Mark Allan Gunnells, Why Do You Write Horror?
Why do I write horror? Because I love to tell stories.
I know, that answer is too simplistic and doesn’t get to the heart of the matter. It begs the follow-up questions, why do I love to tell stories and why stories of the dark and bizarre? Because honestly that desire is more of a need, akin to the need for oxygen, for food and water. So let’s examine it a little further, shall we?
The first stories that ever really captured my attention were not on the page but on the small screen. The Twilight Zone, both the original and 80s incarnation. When I was a kid, they were always playing on one channel or another, and I devoured them. I found them enthralling and exciting, and something about the surreal nature of them spoke to me. It was our world, a world I recognized, but things were just slightly off-kilter. It made me feel that reality was thin and the mundane could slide into the magical at any moment. This thrilled me.

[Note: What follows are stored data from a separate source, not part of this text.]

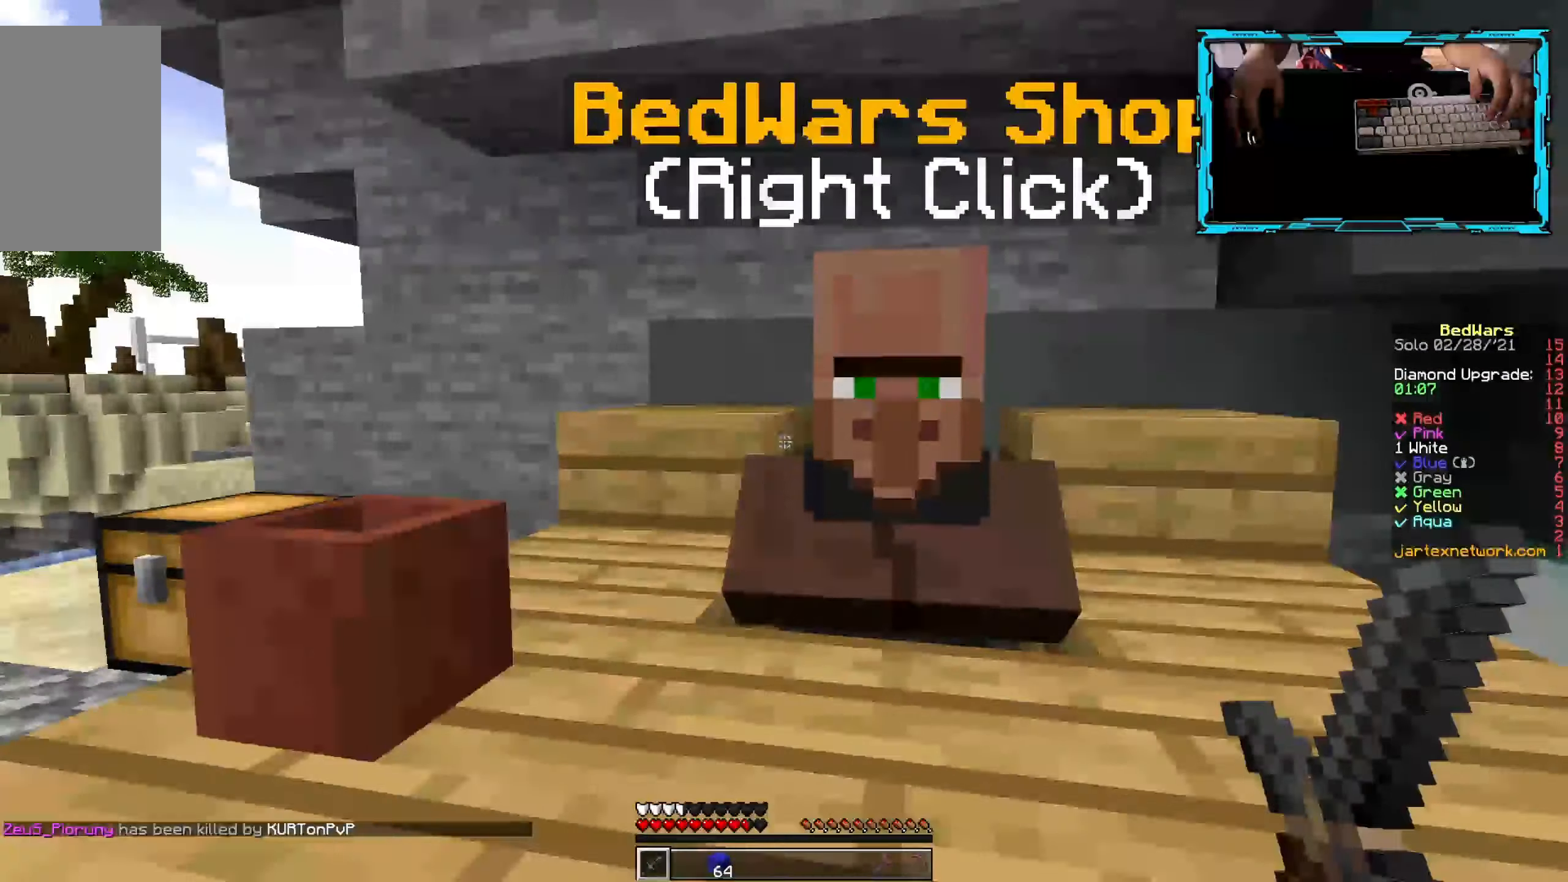
{"keys": [], "mouse": []}
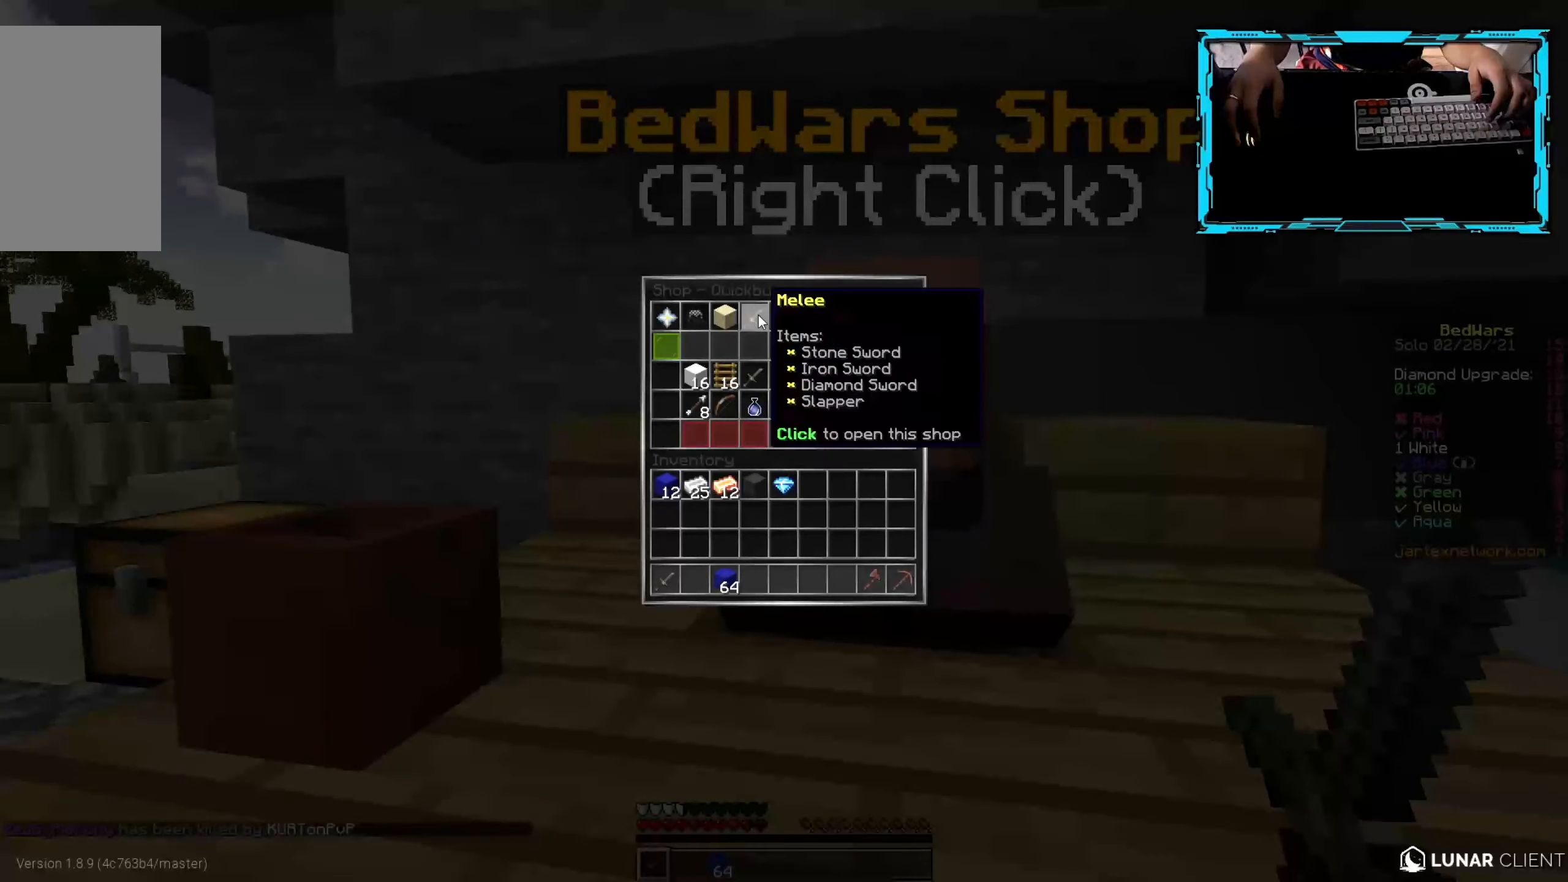
{"keys": [], "mouse": [], "events": []}
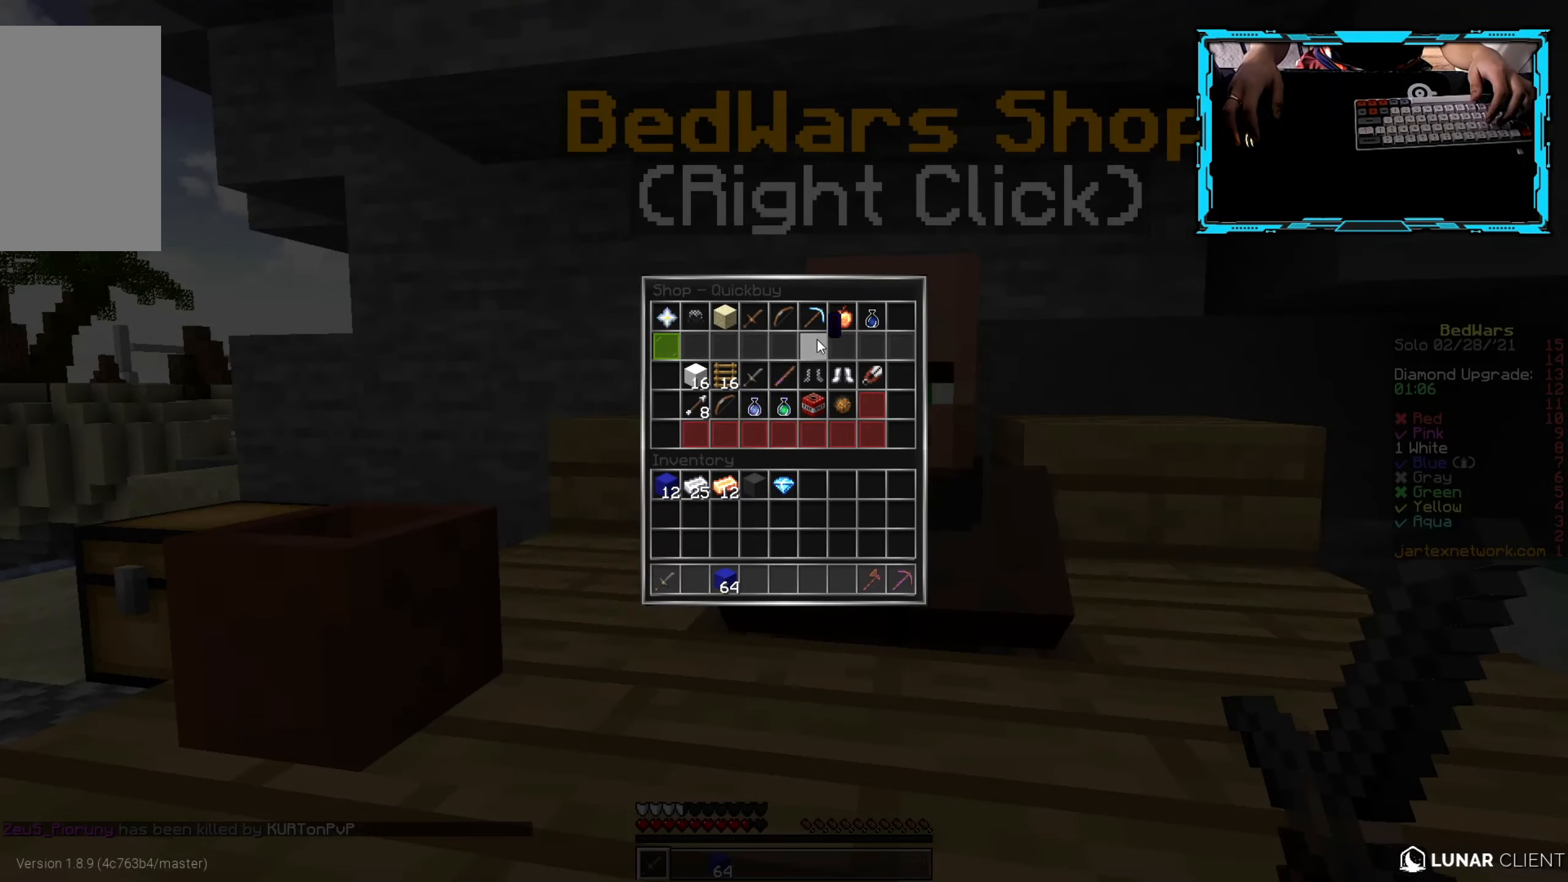
{"keys": [], "mouse": [], "events": []}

The first books I remember reading were Alice’s Adventures in Wonderland and The Wonderful Wizard of Oz. While most would not call these works “horror,” they were full of imagery and situations that did terrify me as a child. Cats that faded away to a teasing smile, queens calling for beheadings, relentless witches with armies of flying monkeys, dark forests and deceptive wizards. These works introduced me to greater fantastical elements in fiction, which both scared and enlightened me.
Soon after that, I became a regular fixture at my local library, and this is where the storyteller in me was truly born. At a certain point, I realized the stories I enjoyed didn’t simply come spontaneously into being, fully formed, but they were actually created by someone. A person just like me thought them up and then wrote them down on paper. If they could do that, why couldn’t I?
The first stories I wrote were about one-page long and read like Twilight Zone knockoffs. Not surprising since that show as my first influence. I started writing a lot of poetry and vignettes in junior high and high school, but in my teens when I turned seriously to fiction, horror was the genre I naturally fell into.
Why? That question is harder to answer, as sometimes it seems almost ingrained in me, a part of my makeup. As I got older, I could analyze it a little more and I think what appealed to me so strongly about the horror genre was its limitlessness, the idea that there were no hard-and-fast rules and literally anything could happen. I liked to take the grand fantastical elements of those early childhood classics and combine them with the recognizable real-world feel of my favorite Twilight Zone episodes. I found something fun about grounding my stories so that they felt like they could be happening on my street but then blowing that apart by introducing some nasty beast or twisted killer.
I also discovered how well horror works as metaphor and symbol. In horror, we can deal with our biggest real life fears and worries and problems but in an oblique way that makes it easier to face. Monsters stand in for poverty or abuse or alcoholism or warm, and monsters can be defeated with a cross or a silver bullet. Sometimes. Social commentary can be presented in horror without it seeming preachy because it’s all done on the sly.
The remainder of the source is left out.